▸ EXCERPT:
For the OCA,  our relationship to our “mother” church has already been resolved and is not a problem.  The Russian Orthodox Church granted autocephaly to the OCA in 1970, and so our bishops have no mother church to which they have to answer and so don’t have this additional layer of complexity to deal with in resolving jurisdictinoal separation (read some answers to questions on autocephaly by Fr. Thomas Hopko).   

So, the OCA’s sitting at the Episcopal Assembly table with a lesser status than the other jurisdictions is actually appropriate.   We are watching to see how the other jurisdictions are going to deal with their relationships to their mother churches in order to make unity in America possible.    In some sense we do sit apart from the rest. The other jurisdictions’ bishops most still represent the interests and positions of their mother churches.  We in the OCA have no overseas interest that we represent.  The Episcopal Assembly (apparently in the mind of the mother churches who created them) is to help the jurisdictions sort through their own loyalties and dependencies.   The OCA’s  loyalty is to the Orthodox Christians in America and to the Orthodox mission to be an indigenous church.   Unlike the bishops of the other jurisdictions, OCA bishops don’t have to figure out what a “mother church” wants or expects us to accomplish.  We are free to work out church unity ourselves because we have autocephaly.  That is the gift the Russian Orthodox Church gave to us, and ultimately to all Orthodox in America.

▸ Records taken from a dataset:
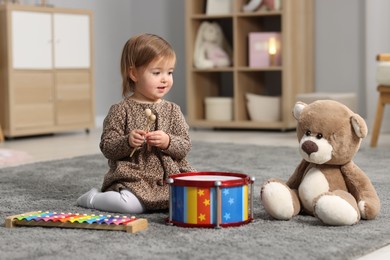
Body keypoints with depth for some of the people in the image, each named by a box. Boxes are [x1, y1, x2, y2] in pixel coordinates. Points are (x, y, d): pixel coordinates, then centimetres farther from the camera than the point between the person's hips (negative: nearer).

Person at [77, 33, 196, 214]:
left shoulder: (172, 110, 9)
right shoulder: (121, 110, -1)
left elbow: (184, 147, 4)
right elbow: (107, 147, -3)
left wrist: (168, 142, -17)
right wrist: (127, 142, -22)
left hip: (170, 177, 4)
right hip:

▸ WHAT IS EXPECTED: Transcribe the passage on the OCA's autocephaly from "For the OCA,  our" up to and including "Fr. Thomas Hopko).".

▸ ANSWER TO THE EXERCISE:
For the OCA,  our relationship to our “mother” church has already been resolved and is not a problem.  The Russian Orthodox Church granted autocephaly to the OCA in 1970, and so our bishops have no mother church to which they have to answer and so don’t have this additional layer of complexity to deal with in resolving jurisdictinoal separation (read some answers to questions on autocephaly by Fr. Thomas Hopko).